### Exercise passage
This paper has presented the new approach for both detection and parameter estimation of LFM signals based on time-frequency rate distributions with use of developed SCPF and PCPF hybrid structures. It should be noted that most papers refer to well-known processing in the T-F plane, whereas the processing in T-FR isn’t well examined yet, so the paper is part of efforts to explore this area. The advantages of the developed approach result from the simplicity of the calculation of the SCPF-based estimator and PCPF–based estimator due to optimisation only in 1-D space. The obtained analytical results and performed simulations have shown effectiveness of the proposed methods. It has been proved, that the developed SCPF and PCPF as extended forms of the standard CPF reveal noticeable increase in the detection and estimation efficiency. Statistical properties of chirp-rate parameter estimation achieved with the PCPF-based and SCPF-based estimators turned out to be more accurate compared to methods based on the standard CPF or other combinations of distributions known in the literature. PCPF-based and SCPF-based T-FR estimators are also characterised by lower order of nonlinearities, which results from preserving bilinear transformation in the proposed hybrids of the CPF. It results in a lower SNR threshold compared to other time-frequency distributions with higher order of nonlinearities. It is possible to notice good agreement of theoretical formulas and the simulation results for SNR greater or equal than 0 dB. For SNR less than 0 dB, the theoretical analysis is no longer valid because the perturbation method, on which the statistical analysis of the estimation was based, is not satisfied enough. Both the SCPF and the PCPF provide a bigger difference between peak magnitude of IFR spectrum and noise level compared to the standard CPF and other time-frequency representations. These features of presented estimators make the detection and estimation more effective. The complete assessment of reliability of CR estimates can be obtained by joint analysis of detection and estimation characteristics. As shown in the paper, the occurrence of the SNR threshold visible on the estimation characteristics results from the detection characteristics. The presented research has also proved that increase of number of slices in the SCPF and PCPF estimators improves the detection efficiency and estimation accuracy.

The proposed approach of detection and parameter estimation of LFM signals offers the reduction of computational cost compared to standard T-F and T-FR distributions and methods involving pattern recognition in time-frequency images. Moreover, the calculation procedure can be carried out in a parallel way for each slice. In this case the total computation time of SCPF and PCPF-based estimators is close to the calculation time of the standard CPF.

### Data under study
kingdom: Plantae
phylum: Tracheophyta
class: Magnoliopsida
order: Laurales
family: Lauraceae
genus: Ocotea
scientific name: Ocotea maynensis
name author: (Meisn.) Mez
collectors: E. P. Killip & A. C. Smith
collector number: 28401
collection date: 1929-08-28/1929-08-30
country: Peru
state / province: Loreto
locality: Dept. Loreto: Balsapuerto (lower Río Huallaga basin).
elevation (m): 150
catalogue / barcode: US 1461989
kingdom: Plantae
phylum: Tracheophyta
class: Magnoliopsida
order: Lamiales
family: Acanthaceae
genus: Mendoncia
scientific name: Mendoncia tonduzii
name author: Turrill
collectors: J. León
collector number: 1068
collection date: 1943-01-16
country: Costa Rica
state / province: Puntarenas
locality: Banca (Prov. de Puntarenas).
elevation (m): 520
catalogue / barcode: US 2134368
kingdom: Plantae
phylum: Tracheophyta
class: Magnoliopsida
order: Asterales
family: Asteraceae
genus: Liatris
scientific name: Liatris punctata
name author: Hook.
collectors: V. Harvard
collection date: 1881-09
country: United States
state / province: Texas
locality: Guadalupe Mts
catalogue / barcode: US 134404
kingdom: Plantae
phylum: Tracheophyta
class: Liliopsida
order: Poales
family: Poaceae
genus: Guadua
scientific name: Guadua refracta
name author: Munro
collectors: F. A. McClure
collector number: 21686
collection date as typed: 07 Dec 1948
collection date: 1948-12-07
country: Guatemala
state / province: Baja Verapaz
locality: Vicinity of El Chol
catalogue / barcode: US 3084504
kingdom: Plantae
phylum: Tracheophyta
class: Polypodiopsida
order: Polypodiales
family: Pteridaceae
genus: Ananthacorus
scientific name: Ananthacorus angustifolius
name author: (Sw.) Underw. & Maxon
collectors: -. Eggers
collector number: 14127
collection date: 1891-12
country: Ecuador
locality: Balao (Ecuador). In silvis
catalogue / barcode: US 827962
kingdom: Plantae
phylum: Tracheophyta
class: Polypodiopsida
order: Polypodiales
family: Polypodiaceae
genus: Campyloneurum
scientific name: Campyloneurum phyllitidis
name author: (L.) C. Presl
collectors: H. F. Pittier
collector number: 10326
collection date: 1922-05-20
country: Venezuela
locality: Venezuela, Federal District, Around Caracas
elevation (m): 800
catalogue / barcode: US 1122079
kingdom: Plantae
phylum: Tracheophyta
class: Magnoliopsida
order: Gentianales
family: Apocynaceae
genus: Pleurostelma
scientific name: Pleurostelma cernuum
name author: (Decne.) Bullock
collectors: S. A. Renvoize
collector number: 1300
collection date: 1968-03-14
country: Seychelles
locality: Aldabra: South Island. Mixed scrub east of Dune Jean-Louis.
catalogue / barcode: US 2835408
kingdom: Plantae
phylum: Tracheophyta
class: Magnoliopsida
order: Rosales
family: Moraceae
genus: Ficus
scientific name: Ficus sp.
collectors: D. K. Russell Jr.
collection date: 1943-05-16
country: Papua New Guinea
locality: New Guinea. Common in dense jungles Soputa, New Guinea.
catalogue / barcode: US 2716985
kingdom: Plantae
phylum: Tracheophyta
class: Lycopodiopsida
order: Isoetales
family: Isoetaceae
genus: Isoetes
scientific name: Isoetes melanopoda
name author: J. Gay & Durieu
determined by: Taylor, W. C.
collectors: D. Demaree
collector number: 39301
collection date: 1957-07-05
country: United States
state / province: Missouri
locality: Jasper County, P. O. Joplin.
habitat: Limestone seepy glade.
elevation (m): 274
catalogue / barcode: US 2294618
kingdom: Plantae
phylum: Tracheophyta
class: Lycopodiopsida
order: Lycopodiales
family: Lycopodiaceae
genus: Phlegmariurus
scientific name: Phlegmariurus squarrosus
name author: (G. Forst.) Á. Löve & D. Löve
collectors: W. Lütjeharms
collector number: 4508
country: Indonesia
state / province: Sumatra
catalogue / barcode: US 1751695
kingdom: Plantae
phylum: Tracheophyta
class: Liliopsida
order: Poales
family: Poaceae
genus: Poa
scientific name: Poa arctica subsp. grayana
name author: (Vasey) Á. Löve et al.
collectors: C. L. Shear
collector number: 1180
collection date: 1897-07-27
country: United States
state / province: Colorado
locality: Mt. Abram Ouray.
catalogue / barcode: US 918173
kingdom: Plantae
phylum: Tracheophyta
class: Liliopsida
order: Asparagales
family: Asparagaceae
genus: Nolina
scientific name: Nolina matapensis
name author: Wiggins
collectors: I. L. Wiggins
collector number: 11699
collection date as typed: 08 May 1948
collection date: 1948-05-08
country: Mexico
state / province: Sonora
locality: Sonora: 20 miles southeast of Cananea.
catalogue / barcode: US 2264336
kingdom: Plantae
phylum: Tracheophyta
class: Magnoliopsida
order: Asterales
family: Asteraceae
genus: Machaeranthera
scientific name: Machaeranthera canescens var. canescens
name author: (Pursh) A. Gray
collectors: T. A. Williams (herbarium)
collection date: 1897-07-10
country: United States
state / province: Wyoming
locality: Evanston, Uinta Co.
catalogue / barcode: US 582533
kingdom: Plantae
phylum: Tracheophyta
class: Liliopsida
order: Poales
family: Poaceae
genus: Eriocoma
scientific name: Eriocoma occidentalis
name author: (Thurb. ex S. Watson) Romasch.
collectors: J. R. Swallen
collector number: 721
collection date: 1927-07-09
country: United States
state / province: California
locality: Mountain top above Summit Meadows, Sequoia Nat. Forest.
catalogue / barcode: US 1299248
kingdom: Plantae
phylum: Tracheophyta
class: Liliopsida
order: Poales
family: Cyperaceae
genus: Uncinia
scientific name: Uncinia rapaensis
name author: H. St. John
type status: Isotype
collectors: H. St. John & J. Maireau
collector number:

### Action item
Answer these from the passage on detecting LFM signals:
(a) According to the passage, what makes the SCPF-based and PCPF-based estimators simple to calculate?
(b) Below what SNR does the theoretical analysis stop being valid?
(c) When the calculation is carried out in parallel for each slice, what is the total computation time of the SCPF and PCPF-based estimators close to?

### Task answer
(a) Optimisation only in 1-D space.
(b) 0 dB.
(c) The calculation time of the standard CPF.